YOUR TASK
Print the data below exactly, but only the lines from the one containing "fx_px: 1045" down to the one containing "focal_mm: 6.86", inclusive.

[Data extracted from a collection]
^^^^^^^^^^^^^^^^
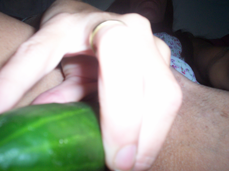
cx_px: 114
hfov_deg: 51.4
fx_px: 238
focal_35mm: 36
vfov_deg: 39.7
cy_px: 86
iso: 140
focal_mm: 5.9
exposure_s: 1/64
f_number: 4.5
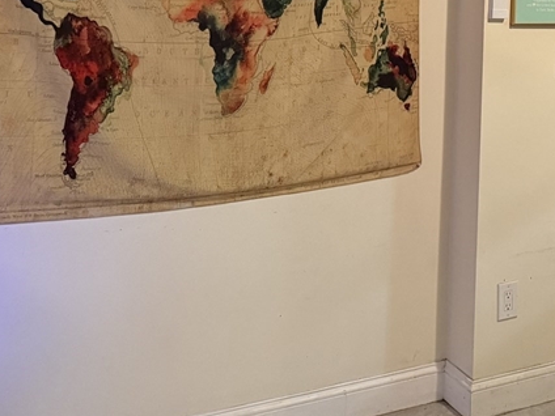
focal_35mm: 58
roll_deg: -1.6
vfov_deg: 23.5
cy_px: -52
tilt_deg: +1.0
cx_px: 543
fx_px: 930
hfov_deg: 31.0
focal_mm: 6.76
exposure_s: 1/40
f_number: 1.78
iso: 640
^^^^^^^^^^^^^^^^
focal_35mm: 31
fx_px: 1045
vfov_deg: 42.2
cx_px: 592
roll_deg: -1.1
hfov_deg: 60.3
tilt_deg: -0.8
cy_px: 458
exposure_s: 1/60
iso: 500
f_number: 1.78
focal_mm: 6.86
^^^^^^^^^^^^^^^^
SOLUTION
fx_px: 1045
vfov_deg: 42.2
cx_px: 592
roll_deg: -1.1
hfov_deg: 60.3
tilt_deg: -0.8
cy_px: 458
exposure_s: 1/60
iso: 500
f_number: 1.78
focal_mm: 6.86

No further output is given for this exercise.